Era melhor encontrar o mais novo dormindo assim do que vomitando no banheiro ou passando mal. Afinal de contas, tinha misturado várias bebidas. Provavelmente teria uma ressaca horrenda no dia seguinte e ai sim, iria vomitar no banheiro.
Cuidadosamente, ele tirou os sapatos do outro, colocando ao lado da cama e as meias também. Sentou-se na cama e tirou a máscara de Ben. Perdeu alguns segundos, observando aquele rosto tranqüilo e as minúsculas sardas que tinha. Depois desabotoou o casaco e ficou indeciso ao que fazer em relação à calça.
Suas mãos apenas encostaram no botão e Ben despertou, assustado. Seus olhos verdes arregalados voaram de encontro aos de Kevin, que tirou as mãos rapidamente, deixando-as sobre seu próprio colo.
-Desculpe, não queria te acordar. –ele levantou, sem graça.
-Eu acabei apagando aqui? –o mais novo parecia um pouco confuso.
-Você está bêbado demais pra voltar pra casa... –Kevin já estava na porta. –Durma aqui e amanhã você volta, ok?
-Mas você vai dormir aonde?
-Ainda estou elétrico demais pra pensar em dormir. –ele sorriu e Ben pareceu corar um pouco. -Fique à vontade e descanse.

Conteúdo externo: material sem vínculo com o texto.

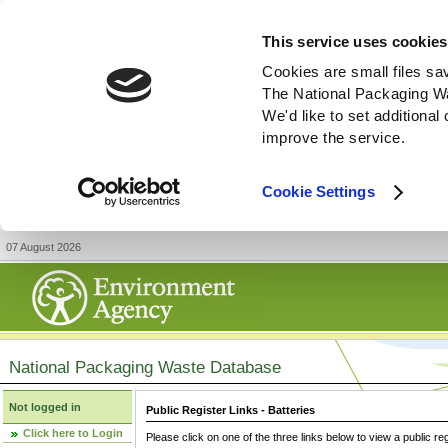
This service uses cookies
Cookies are small files sa
The National Packaging W
We'd like to set additiona
improve the service.
Cookie Settings
07 August 2026
National Packaging Waste Database
Not logged in
Public Register Links - Batteries
Click here to Login
Please click on one of the three links below to view a public re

-Obrigado... –Ben sorriu de volta.
Ele fechou a porta e voltou para a festa. Aos poucos as pessoas foram indo embora e dentro de algumas horas, o apartamento estava vazio, restando apenas lixo por todo lado. Contudo, não estava no momento de pensar nisso.
Kevin desligou o som e as luzes, tomou um banho e certificou-se de que o sofá estava limpo, antes de dormir nele. O sono veio rapidamente e apagou feito uma pedra. Acordou era cerca de três da tarde, porque havia se esquecido de fechar as cortinas e o sol iluminava a sala.